Download and extract your chosen OpenColorIO configuration to a folder.
MacOS: From the Affinity Photo menu, select Preferences.
Windows: From the Edit menu, select Preferences.
On the Color tab, under OpenColorIO Configuration File, choose Select and navigate to the extracted directory. Choose the .ocio configuration file.
MacOS: Under OpenColorIO Search Folder, click Select and choose the extracted directory (it should already be the current highlighted directory from when the .ocio configuration file was selected).
You will be prompted to restart the app, which is necessary for the OpenColorIO settings to take effect.
Affinity seems to bake the ICC at export, especially when exporting 8bit JPG files. This is a dramatic issue and making the export to JPG impossible as it results in an unwanted “double sRGB (transfer function)” effect.
thanks for sharing this. i am new to ACES color management. i had some problem understand how to correctly using this,
so basically i use ACEScg in blender and render still with open EXR format.

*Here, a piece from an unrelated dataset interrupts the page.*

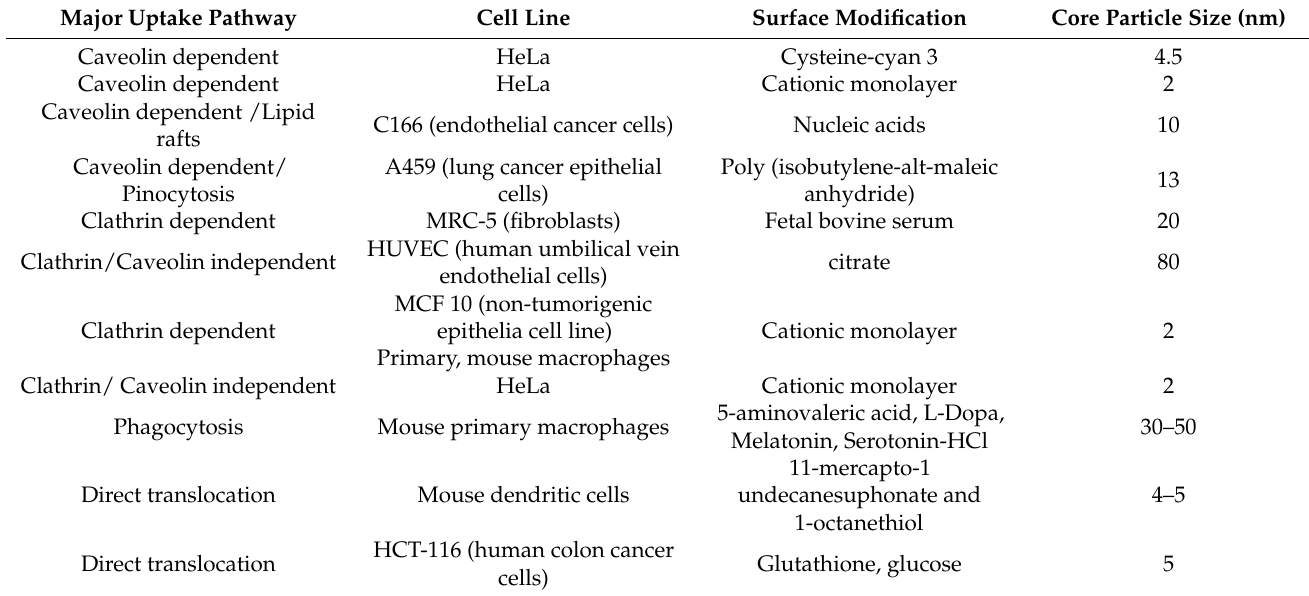
Abbreviations: HeLa: human cervical cancer cells, C166: mouse endothelial cells, A549: adenocarcinoma human alveolar basal epithelial cells, MRC-5: human lung fibroblasts, HUVEC: human umbilical vein vascular endothelium cells, HCT-116: human colorectal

then, what should i do with my color setting in affinity to make sure i edit in ACES and but viewing in srgb?
i tried copy your setting, but the color does not match what i get from the render exr.
any though about this?
• You indeed export a linear-ACEScg EXR (half 16 or full 32bit float) from Blender or any other DCC/renderer.
• Add an OCIO layer. You can find it at the same place where you have HSL, white balance, etc.
—↳ Set the “source color space” to “ACEScg” (applicable to other compositing software, in this case, Affinity, although I would not define it as a compositing software like Nuke or Fusion).
—↳ Set the “Destination Color Space” to “output_sRGB”.
Side note: I do not export 8bit integer images with Affinity Photo (only used it to export as EXR) and I do not use it much in my pipeline as it is not available on Linux. That said, from my past experience with it, I was not able to export an 8bit integer image file like JPG, hassle-free. The issue that I remember is that it exports with the native ICC profile baked on top of the OCIO ODT (output_sRGB). There are perhaps workarounds online (and some forum posts about it) but I did not bother myself as it is not part of my pipeline and I expect Serif to fix it in the future, or rather, ASAP as it is quite important.